**Your task:**
Copy each line of the material in which the word "have" appears.

**Provided material:**
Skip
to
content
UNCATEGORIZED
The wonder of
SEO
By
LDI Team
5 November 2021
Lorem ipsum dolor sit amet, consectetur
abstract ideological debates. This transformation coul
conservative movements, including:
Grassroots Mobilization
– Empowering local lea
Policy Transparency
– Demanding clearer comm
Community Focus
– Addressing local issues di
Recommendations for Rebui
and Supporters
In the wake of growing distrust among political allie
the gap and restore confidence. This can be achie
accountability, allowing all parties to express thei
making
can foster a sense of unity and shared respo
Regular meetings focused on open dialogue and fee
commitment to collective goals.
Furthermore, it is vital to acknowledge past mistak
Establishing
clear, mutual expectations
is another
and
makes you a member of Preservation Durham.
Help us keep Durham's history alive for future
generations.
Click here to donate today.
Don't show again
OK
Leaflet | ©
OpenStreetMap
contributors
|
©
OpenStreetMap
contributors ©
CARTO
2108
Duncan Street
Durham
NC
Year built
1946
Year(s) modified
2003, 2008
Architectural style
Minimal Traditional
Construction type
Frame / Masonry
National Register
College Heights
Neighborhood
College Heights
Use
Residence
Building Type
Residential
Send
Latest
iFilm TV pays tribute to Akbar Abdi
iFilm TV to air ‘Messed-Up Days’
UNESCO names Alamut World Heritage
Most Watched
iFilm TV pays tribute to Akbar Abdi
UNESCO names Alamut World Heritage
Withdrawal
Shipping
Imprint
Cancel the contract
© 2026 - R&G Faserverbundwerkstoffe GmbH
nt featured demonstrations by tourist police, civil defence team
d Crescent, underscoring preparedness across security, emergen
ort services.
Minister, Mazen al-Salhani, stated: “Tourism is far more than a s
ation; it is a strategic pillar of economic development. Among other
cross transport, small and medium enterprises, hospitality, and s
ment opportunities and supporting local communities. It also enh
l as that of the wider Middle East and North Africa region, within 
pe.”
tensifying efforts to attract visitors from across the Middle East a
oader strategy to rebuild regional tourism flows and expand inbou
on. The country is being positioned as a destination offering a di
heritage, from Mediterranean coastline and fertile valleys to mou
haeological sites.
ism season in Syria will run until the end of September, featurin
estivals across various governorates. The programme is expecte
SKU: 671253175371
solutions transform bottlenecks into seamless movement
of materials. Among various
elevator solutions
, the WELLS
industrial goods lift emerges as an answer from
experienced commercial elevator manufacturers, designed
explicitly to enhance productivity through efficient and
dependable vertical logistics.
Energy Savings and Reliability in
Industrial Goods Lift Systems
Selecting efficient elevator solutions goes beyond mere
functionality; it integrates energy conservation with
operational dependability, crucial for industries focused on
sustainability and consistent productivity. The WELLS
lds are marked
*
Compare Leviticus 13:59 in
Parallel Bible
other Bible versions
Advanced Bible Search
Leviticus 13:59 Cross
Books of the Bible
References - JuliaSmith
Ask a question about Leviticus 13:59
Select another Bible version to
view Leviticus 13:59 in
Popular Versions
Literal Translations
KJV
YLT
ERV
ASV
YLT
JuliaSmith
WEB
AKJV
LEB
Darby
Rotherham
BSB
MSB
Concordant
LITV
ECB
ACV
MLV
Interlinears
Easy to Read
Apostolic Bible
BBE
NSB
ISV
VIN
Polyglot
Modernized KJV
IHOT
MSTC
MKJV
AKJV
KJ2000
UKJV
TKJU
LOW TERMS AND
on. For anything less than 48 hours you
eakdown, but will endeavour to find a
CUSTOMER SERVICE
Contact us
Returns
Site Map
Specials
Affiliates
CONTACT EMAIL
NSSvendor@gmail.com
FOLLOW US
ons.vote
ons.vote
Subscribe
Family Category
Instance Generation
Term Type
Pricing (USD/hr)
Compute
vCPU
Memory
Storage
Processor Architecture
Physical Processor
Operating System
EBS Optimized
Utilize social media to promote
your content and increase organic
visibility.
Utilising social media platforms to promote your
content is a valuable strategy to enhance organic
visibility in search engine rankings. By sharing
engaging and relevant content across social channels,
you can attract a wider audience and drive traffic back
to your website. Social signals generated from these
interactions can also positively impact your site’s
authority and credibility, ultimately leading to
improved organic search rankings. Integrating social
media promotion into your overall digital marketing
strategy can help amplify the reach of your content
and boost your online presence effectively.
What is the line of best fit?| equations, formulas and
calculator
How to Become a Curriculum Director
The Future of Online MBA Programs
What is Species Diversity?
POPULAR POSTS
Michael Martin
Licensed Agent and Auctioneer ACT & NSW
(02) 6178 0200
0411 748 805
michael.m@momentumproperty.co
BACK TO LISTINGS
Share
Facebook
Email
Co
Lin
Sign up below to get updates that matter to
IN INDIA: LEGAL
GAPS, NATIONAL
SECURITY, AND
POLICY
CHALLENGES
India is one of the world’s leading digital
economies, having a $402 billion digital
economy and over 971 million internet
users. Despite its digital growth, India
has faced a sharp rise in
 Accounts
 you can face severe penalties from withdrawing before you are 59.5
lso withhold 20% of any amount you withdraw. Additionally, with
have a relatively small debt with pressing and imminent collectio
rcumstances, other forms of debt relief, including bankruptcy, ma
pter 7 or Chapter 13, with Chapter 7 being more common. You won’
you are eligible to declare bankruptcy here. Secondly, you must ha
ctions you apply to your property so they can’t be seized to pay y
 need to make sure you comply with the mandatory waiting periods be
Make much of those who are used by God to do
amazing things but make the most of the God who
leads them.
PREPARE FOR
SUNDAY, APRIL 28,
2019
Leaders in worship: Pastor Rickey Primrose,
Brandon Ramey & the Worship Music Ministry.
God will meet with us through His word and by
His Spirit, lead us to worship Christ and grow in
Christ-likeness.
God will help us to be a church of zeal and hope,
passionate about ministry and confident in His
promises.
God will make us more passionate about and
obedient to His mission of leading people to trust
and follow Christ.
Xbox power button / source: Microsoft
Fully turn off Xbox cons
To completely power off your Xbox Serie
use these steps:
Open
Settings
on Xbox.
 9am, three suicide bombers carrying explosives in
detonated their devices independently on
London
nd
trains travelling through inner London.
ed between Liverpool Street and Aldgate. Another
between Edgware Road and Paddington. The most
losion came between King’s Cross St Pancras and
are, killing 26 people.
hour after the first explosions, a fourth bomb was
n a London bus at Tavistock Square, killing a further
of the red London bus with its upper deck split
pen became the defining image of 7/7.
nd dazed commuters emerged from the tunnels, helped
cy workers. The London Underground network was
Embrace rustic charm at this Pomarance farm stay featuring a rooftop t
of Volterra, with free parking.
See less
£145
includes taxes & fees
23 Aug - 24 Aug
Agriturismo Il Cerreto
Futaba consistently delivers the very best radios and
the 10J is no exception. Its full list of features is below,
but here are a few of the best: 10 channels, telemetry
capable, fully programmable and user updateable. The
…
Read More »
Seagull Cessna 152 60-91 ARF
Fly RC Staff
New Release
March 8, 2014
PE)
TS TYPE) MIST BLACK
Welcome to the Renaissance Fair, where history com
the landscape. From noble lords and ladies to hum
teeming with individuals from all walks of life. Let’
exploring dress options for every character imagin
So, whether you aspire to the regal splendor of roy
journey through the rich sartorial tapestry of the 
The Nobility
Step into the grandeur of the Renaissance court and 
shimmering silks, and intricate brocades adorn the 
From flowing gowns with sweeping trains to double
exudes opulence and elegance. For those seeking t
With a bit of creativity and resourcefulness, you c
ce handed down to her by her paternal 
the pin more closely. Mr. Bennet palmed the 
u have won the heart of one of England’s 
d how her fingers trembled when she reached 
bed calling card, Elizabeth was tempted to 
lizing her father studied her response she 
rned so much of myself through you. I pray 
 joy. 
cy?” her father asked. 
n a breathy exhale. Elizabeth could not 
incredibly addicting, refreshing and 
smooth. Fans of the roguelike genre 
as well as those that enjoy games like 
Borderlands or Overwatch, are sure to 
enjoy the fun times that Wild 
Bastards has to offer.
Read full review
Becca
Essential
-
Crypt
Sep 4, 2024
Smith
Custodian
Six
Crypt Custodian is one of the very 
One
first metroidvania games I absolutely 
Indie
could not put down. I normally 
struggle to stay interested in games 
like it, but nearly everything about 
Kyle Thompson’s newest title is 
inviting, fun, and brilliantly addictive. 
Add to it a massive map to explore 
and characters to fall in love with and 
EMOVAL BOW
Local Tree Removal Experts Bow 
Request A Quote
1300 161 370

**Answer section:**
have a relatively small debt with pressing and imminent collectio
u have won the heart of one of England’s 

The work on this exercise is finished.